Every morning I walk like this around
the pond, thinking: if the doors of my heart
ever close, I am as good as dead.

Every morning, so far, I’m alive. And now
the crows break off from the rest of the darkness
and burst up into the sky—as though

all night they had thought of what they would like
their lives to be, and imagined
their strong, thick wings.

c. 1992, Mary Oliver
New and Selected Poems, Volume One, p. 129
Published by Beacon Press

Imagine you’re part of a sheet of moss covering the ground. Often small and unassuming except to students of mosses. Some might say you’re hardly worth noticing, even though the pond and the woods wouldn’t be what they are without your patient presence. Doing what you do best.

Or maybe you’re one of those towering black oaks offering food and shelter, in life and in death, to birds and small animals. Part of an ecosystem as fragile and beautiful as spring flowers.

Does nature have a heart? Mary suggests the crows have been thinking all night about the kind of lives they would like to live.

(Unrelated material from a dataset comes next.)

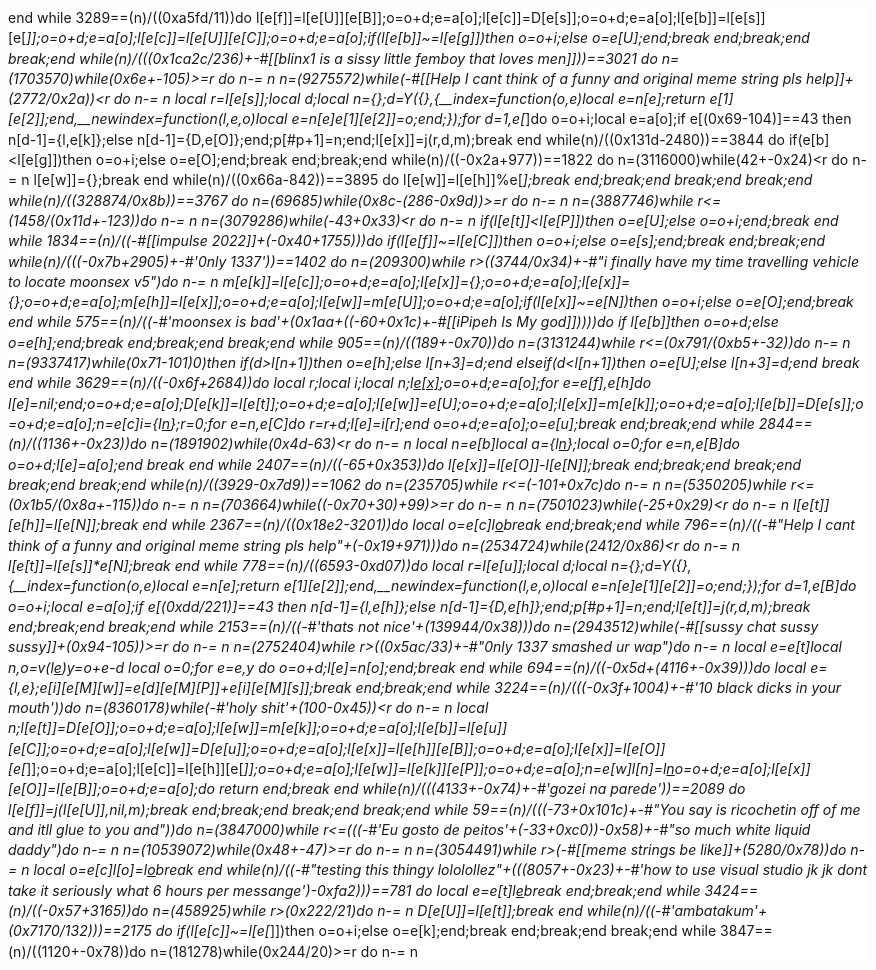 end while 3289==(n)/((0xa5fd/11))do l[e[f]]=l[e[U]][e[B]];o=o+d;e=a[o];l[e[c]]=D[e[s]];o=o+d;e=a[o];l[e[b]]=l[e[s]][e[_]];o=o+d;e=a[o];l[e[c]]=l[e[U]][e[C]];o=o+d;e=a[o];if(l[e[b]]~=l[e[g]])then o=o+i;else o=e[U];end;break end;break;end break;end while(n)/(((0x1ca2c/236)+-#[[blinx1 is a sissy little femboy that loves men]]))==3021 do n=(1703570)while(0x6e+-105)>=r do n-= n n=(9275572)while(-#[[Help I cant think of a funny and original meme string pls help]]+(2772/0x2a))<r do n-= n local r=I[e[s]];local d;local n={};d=Y({},{__index=function(o,e)local e=n[e];return e[1][e[2]];end,__newindex=function(l,e,o)local e=n[e]e[1][e[2]]=o;end;});for d=1,e[_]do o=o+i;local e=a[o];if e[(0x69-104)]==43 then n[d-1]={l,e[k]};else n[d-1]={D,e[O]};end;p[#p+1]=n;end;l[e[x]]=j(r,d,m);break end while(n)/((0x131d-2480))==3844 do if(e[b]<l[e[g]])then o=o+i;else o=e[O];end;break end;break;end while(n)/((-0x2a+977))==1822 do n=(3116000)while(42+-0x24)<r do n-= n l[e[w]]={};break end while(n)/((0x66a-842))==3895 do l[e[w]]=l[e[h]]%e[_];break end;break;end break;end break;end while(n)/((328874/0x8b))==3767 do n=(69685)while(0x8c-(286-0x9d))>=r do n-= n n=(3887746)while r<=(1458/(0x11d+-123))do n-= n n=(3079286)while(-43+0x33)<r do n-= n if(l[e[t]]<l[e[P]])then o=e[U];else o=o+i;end;break end while 1834==(n)/((-#[[impulse 2022]]+(-0x40+1755)))do if(l[e[f]]~=l[e[C]])then o=o+i;else o=e[s];end;break end;break;end while(n)/(((-0x7b+2905)+-#'0nly 1337'))==1402 do n=(209300)while r>((3744/0x34)+-#"i finally have my time travelling vehicle to locate moonsex v5")do n-= n m[e[k]]=l[e[c]];o=o+d;e=a[o];l[e[x]]={};o=o+d;e=a[o];l[e[x]]={};o=o+d;e=a[o];m[e[h]]=l[e[x]];o=o+d;e=a[o];l[e[w]]=m[e[U]];o=o+d;e=a[o];if(l[e[x]]~=e[N])then o=o+i;else o=e[O];end;break end while 575==(n)/((-#'moonsex is bad'+(0x1aa+((-60+0x1c)+-#[[iPipeh Is My god]]))))do if l[e[b]]then o=o+d;else o=e[h];end;break end;break;end break;end while 905==(n)/((189+-0x70))do n=(3131244)while r<=(0x791/(0xb5+-32))do n-= n n=(9337417)while(0x71-101)<r do n-= n local n=e[w];local d=l[n]local a=l[n+2];if(a>0)then if(d>l[n+1])then o=e[h];else l[n+3]=d;end elseif(d<l[n+1])then o=e[U];else l[n+3]=d;end break end while 3629==(n)/((-0x6f+2684))do local r;local i;local n;l[e[x]]();o=o+d;e=a[o];for e=e[f],e[h]do l[e]=nil;end;o=o+d;e=a[o];D[e[k]]=l[e[t]];o=o+d;e=a[o];l[e[w]]=e[U];o=o+d;e=a[o];l[e[x]]=m[e[k]];o=o+d;e=a[o];l[e[b]]=D[e[s]];o=o+d;e=a[o];n=e[c]i={l[n](l[n+1])};r=0;for e=n,e[C]do r=r+d;l[e]=i[r];end o=o+d;e=a[o];o=e[u];break end;break;end while 2844==(n)/((1136+-0x23))do n=(1891902)while(0x4d-63)<r do n-= n local n=e[b]local a={l[n](l[n+1])};local o=0;for e=n,e[B]do o=o+d;l[e]=a[o];end break end while 2407==(n)/((-65+0x353))do l[e[x]]=l[e[O]]-l[e[N]];break end;break;end break;end break;end break;end while(n)/((3929-0x7d9))==1062 do n=(235705)while r<=(-101+0x7c)do n-= n n=(5350205)while r<=(0x1b5/(0x8a+-115))do n-= n n=(703664)while((-0x70+30)+99)>=r do n-= n n=(7501023)while(-25+0x29)<r do n-= n l[e[t]][e[h]]=l[e[N]];break end while 2367==(n)/((0x18e2-3201))do local o=e[c]l[o](S(l,o+i,e[s]))break end;break;end while 796==(n)/((-#"Help I cant think of a funny and original meme string pls help"+(-0x19+971)))do n=(2534724)while(2412/0x86)<r do n-= n l[e[t]]=l[e[s]]*e[N];break end while 778==(n)/((6593-0xd07))do local r=I[e[u]];local d;local n={};d=Y({},{__index=function(o,e)local e=n[e];return e[1][e[2]];end,__newindex=function(l,e,o)local e=n[e]e[1][e[2]]=o;end;});for d=1,e[B]do o=o+i;local e=a[o];if e[(0xdd/221)]==43 then n[d-1]={l,e[h]};else n[d-1]={D,e[h]};end;p[#p+1]=n;end;l[e[t]]=j(r,d,m);break end;break;end break;end while 2153==(n)/((-#'thats not nice'+(139944/0x38)))do n=(2943512)while(-#[[sussy chat sussy sussy]]+(0x94-105))>=r do n-= n n=(2752404)while r>((0x5ac/33)+-#"0nly 1337 smashed ur wap")do n-= n local e=e[t]local n,o=v(l[e](l[e+i]))y=o+e-d local o=0;for e=e,y do o=o+d;l[e]=n[o];end;break end while 694==(n)/((-0x5d+(4116+-0x39)))do local e={l,e};e[i][e[M][w]]=e[d][e[M][P]]+e[i][e[M][s]];break end;break;end while 3224==(n)/(((-0x3f+1004)+-#'10 black dicks in your mouth'))do n=(8360178)while(-#'holy shit'+(100-0x45))<r do n-= n local n;l[e[t]]=D[e[O]];o=o+d;e=a[o];l[e[w]]=m[e[k]];o=o+d;e=a[o];l[e[b]]=l[e[u]][e[C]];o=o+d;e=a[o];l[e[w]]=D[e[u]];o=o+d;e=a[o];l[e[x]]=l[e[h]][e[B]];o=o+d;e=a[o];l[e[x]]=l[e[O]][e[_]];o=o+d;e=a[o];l[e[c]]=l[e[h]][e[_]];o=o+d;e=a[o];l[e[w]]=l[e[k]][e[P]];o=o+d;e=a[o];n=e[w]l[n]=l[n](S(l,n+d,e[u]))o=o+d;e=a[o];l[e[x]][e[O]]=l[e[B]];o=o+d;e=a[o];do return end;break end while(n)/(((4133+-0x74)+-#'gozei na parede'))==2089 do l[e[f]]=j(I[e[U]],nil,m);break end;break;end break;end break;end while 59==(n)/(((-73+0x101c)+-#"You say is ricochetin off of me and itll glue to you and"))do n=(3847000)while r<=(((-#'Eu gosto de peitos'+(-33+0xc0))-0x58)+-#"so much white liquid daddy")do n-= n n=(10539072)while(0x48+-47)>=r do n-= n n=(3054491)while r>(-#[[meme strings be like]]+(5280/0x78))do n-= n local o=e[c]l[o]=l[o](S(l,o+d,e[U]))break end while(n)/((-#"testing this thingy lololollez"+(((8057+-0x23)+-#'how to use visual studio jk jk dont take it seriously what 6 hours per messange')-0xfa2)))==781 do local e=e[t]l[e](l[e+i])break end;break;end while 3424==(n)/((-0x57+3165))do n=(458925)while r>(0x222/21)do n-= n D[e[U]]=l[e[t]];break end while(n)/((-#'ambatakum'+(0x7170/132)))==2175 do if(l[e[c]]~=l[e[_]])then o=o+i;else o=e[k];end;break end;break;end break;end while 3847==(n)/((1120+-0x78))do n=(181278)while(0x244/20)>=r do n-= n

Perhaps imagining “their strong, thick wings” and then bursting into flight at daybreak. Doing with gusto what they’ve already imagined they might do.

Life isn’t simply about the way we imagine ourselves. It’s also about keeping the doors of our hearts open, and going for it every day of our lives. Welcoming each day no matter what it brings. Doing what we do best, with spiritual patience, fragile humility, and hearty gusto.

Looking to the New Year, I want the doors of my heart to be open—no matter what each day brings. I know it’s a tall order. If it weren’t, it wouldn’t be worth much, would it?